This ends up being a good thing, because after the musical I decided to revisit the film and... it's kind of a dud. The film isn't really interested in the societal pressure on women to appear perfect, and the musical course-corrects a lot of the misogyny of the film, especially the ending. I tried not to read too much into a musical that is essentially a brand extension, given that it tries to skewer vanity, while featuring a cast of a dozen dancers right out of an Equinox ad.

The illusion is that all of this is effortless, but the older I get the more obvious the labour required. By coincidence, I saw Kumail Nanjiani in Oh, Mary! who has discussed the body dysmorphia that came after getting ripped for Eternals. And still, on the streets and in Central Park, I saw runners everywhere: men with Marvel-esque bodies that surely drew them a lot of attention, and perhaps that attention far outweighs the cost–or, maybe the cost is just so high it's better to not think about it even for a second.

In an "epidemic of perfectionism," I wonder what are the role of cautionary tales if we already know the danger and yet still feel like we have no choice?

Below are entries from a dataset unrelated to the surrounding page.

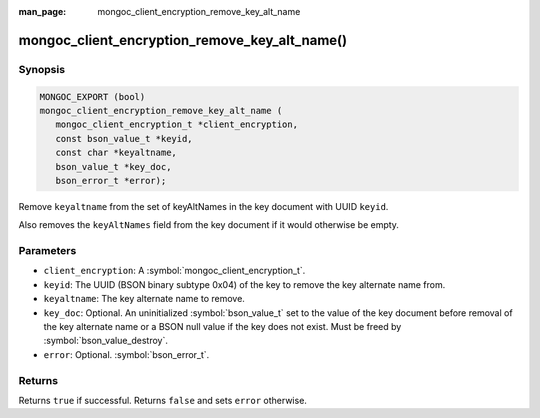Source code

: :man_page: mongoc_client_encryption_remove_key_alt_name

mongoc_client_encryption_remove_key_alt_name()
==============================================

Synopsis
--------

.. code-block:: c

   MONGOC_EXPORT (bool)
   mongoc_client_encryption_remove_key_alt_name (
      mongoc_client_encryption_t *client_encryption,
      const bson_value_t *keyid,
      const char *keyaltname,
      bson_value_t *key_doc,
      bson_error_t *error);

Remove ``keyaltname`` from the set of keyAltNames in the key document with UUID ``keyid``.

Also removes the ``keyAltNames`` field from the key document if it would otherwise be empty.

Parameters
----------

* ``client_encryption``: A :symbol:`mongoc_client_encryption_t`.
* ``keyid``: The UUID (BSON binary subtype 0x04) of the key to remove the key alternate name from.
* ``keyaltname``: The key alternate name to remove.
* ``key_doc``: Optional. An uninitialized :symbol:`bson_value_t` set to the value of the key document before removal of the key alternate name or a BSON null value if the key does not exist. Must be freed by :symbol:`bson_value_destroy`.
* ``error``: Optional. :symbol:`bson_error_t`.

Returns
-------

Returns ``true`` if successful. Returns ``false`` and sets ``error`` otherwise.

.. seealso::

  | :symbol:`mongoc_client_encryption_t`
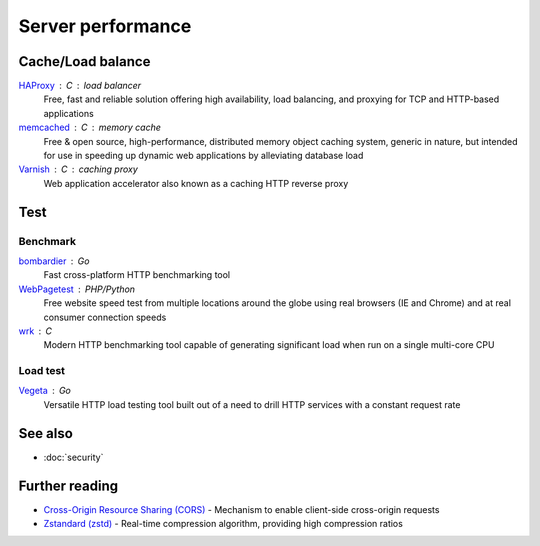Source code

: Server performance
==================

Cache/Load balance
------------------

`HAProxy`__ : C : load balancer
  Free, fast and reliable solution offering high availability, load balancing,
  and proxying for TCP and HTTP-based applications

  __ https://www.haproxy.org/

`memcached`__ : C : memory cache
  Free & open source, high-performance, distributed memory object caching
  system, generic in nature, but intended for use in speeding up dynamic web
  applications by alleviating database load

  __ https://www.memcached.org/

`Varnish`__ : C : caching proxy
  Web application accelerator also known as a caching HTTP reverse proxy

  __ https://varnish-cache.org/

Test
----

Benchmark
^^^^^^^^^

`bombardier`__ : Go
  Fast cross-platform HTTP benchmarking tool

  __ https://github.com/codesenberg/bombardier

`WebPagetest`__ : PHP/Python
  Free website speed test from multiple locations around the globe using real
  browsers (IE and Chrome) and at real consumer connection speeds

  __ https://webpagetest.org/

`wrk`__ : C
  Modern HTTP benchmarking tool capable of generating significant load when run
  on a single multi-core CPU

  __ https://github.com/wg/wrk

Load test
^^^^^^^^^

`Vegeta`__ : Go
  Versatile HTTP load testing tool built out of a need to drill HTTP services
  with a constant request rate

  __ https://github.com/tsenart/vegeta

See also
--------

- :doc:`security`

Further reading
---------------

- `Cross-Origin Resource Sharing (CORS)`__ - Mechanism to enable client-side
  cross-origin requests
- `Zstandard (zstd)`__ - Real-time compression algorithm, providing
  high compression ratios

__ https://enable-cors.org/
__ https://facebook.github.io/zstd/
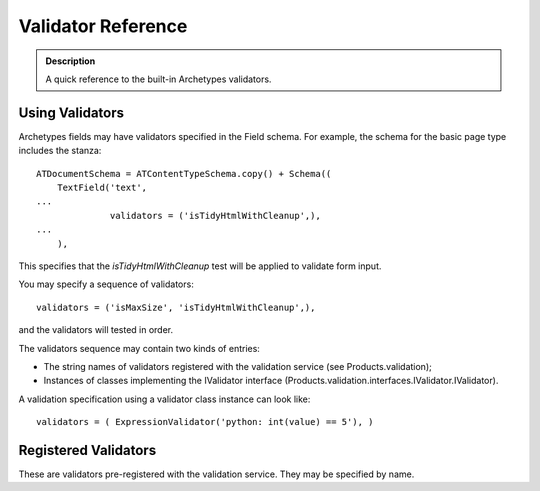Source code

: ======================
Validator Reference
======================

.. admonition:: Description

	A quick reference to the built-in Archetypes validators.

Using Validators
----------------

Archetypes fields may have validators specified in the Field schema. For
example, the schema for the basic page type includes the stanza:

::

    ATDocumentSchema = ATContentTypeSchema.copy() + Schema((
        TextField('text',
    ...
                  validators = ('isTidyHtmlWithCleanup',),
    ...
        ),

This specifies that the *isTidyHtmlWithCleanup* test will be applied to
validate form input.

You may specify a sequence of validators:

::

    validators = ('isMaxSize', 'isTidyHtmlWithCleanup',),

and the validators will tested in order.

The validators sequence may contain two kinds of entries:

-  The string names of validators registered with the validation service
   (see Products.validation);
-  Instances of classes implementing the IValidator interface
   (Products.validation.interfaces.IValidator.IValidator).

A validation specification using a validator class instance can look
like:

::

    validators = ( ExpressionValidator('python: int(value) == 5'), )

 

Registered Validators
---------------------

These are validators pre-registered with the validation service. They
may be specified by name.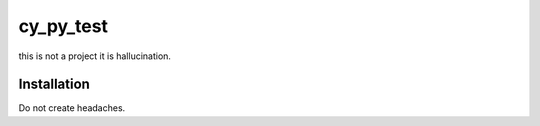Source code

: cy_py_test
=====

this is not a project it is hallucination.

Installation
------------

Do not create headaches.
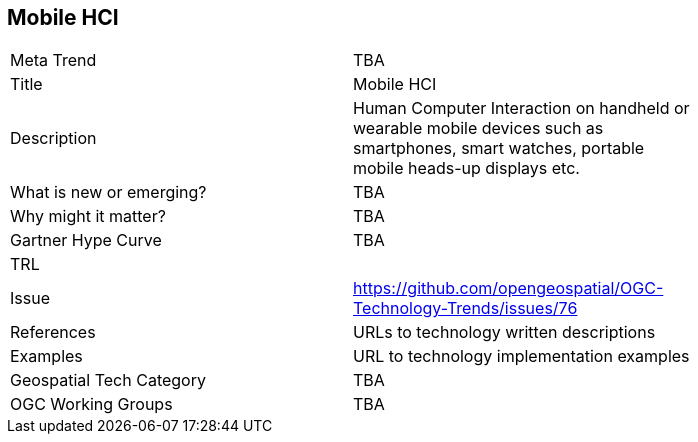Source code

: <<<

== Mobile HCI

<<<

[width="80%"]
|=======================
|Meta Trend	| TBA
|Title | Mobile HCI
|Description | Human Computer Interaction on handheld or wearable mobile devices such as smartphones, smart watches, portable mobile heads-up displays etc.
| What is new or emerging?	| TBA
| Why might it matter? | TBA
| Gartner Hype Curve | 	TBA
| TRL |
| Issue | https://github.com/opengeospatial/OGC-Technology-Trends/issues/76
|References | URLs to technology written descriptions
|Examples | URL to technology implementation examples
|Geospatial Tech Category 	| TBA
|OGC Working Groups | TBA
|=======================
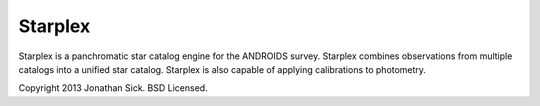 ========
Starplex
========

Starplex is a panchromatic star catalog engine for the ANDROIDS survey.
Starplex combines observations from multiple catalogs into a unified star catalog.
Starplex is also capable of applying calibrations to photometry.

Copyright 2013 Jonathan Sick. BSD Licensed.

The subtext of Death Becomes Her the musical is that huge swaths of people–such as women, queer people, racialized people–are put under incredible scrutiny, and perfectionism is a false idol with costs far outstripping the benefits.

The New Yorker piece acknowledges this, without drawing a thick line to how capitalism and classism are exacerbating factors. This is evident when getting to the potential antidote to perfectionism: mattering.

But mattering isn’t just about being loved or having a sense of belonging; it’s about feeling essential and unreplaceable. As Flett puts it, “Feelings of mattering are often rooted in having someone recognize our distinctiveness.”

For me, the flattening that occurs under capitalism and classism, the transmutation into a cog or nameless servant, is exactly how we "anti-matter," to use Flett's phrasing. Marginalized groups tend toward perfectionism precisely because the system requires these groups to matter less so that they can be taken advantage of.

At the end of the Death Becomes Her musical, the two leads Helen and Madeline realize they need one another and are actually each other's person ("Alive Forever"). It's a realization that comes only after their attempts at vanity fall through, and, although it seems obvious, it also feels like a lesson we're learning over and over again. The difficult part, I think, is not only finding someone who cares for us when we're imperfect, but that we can trust will be there when we're in need.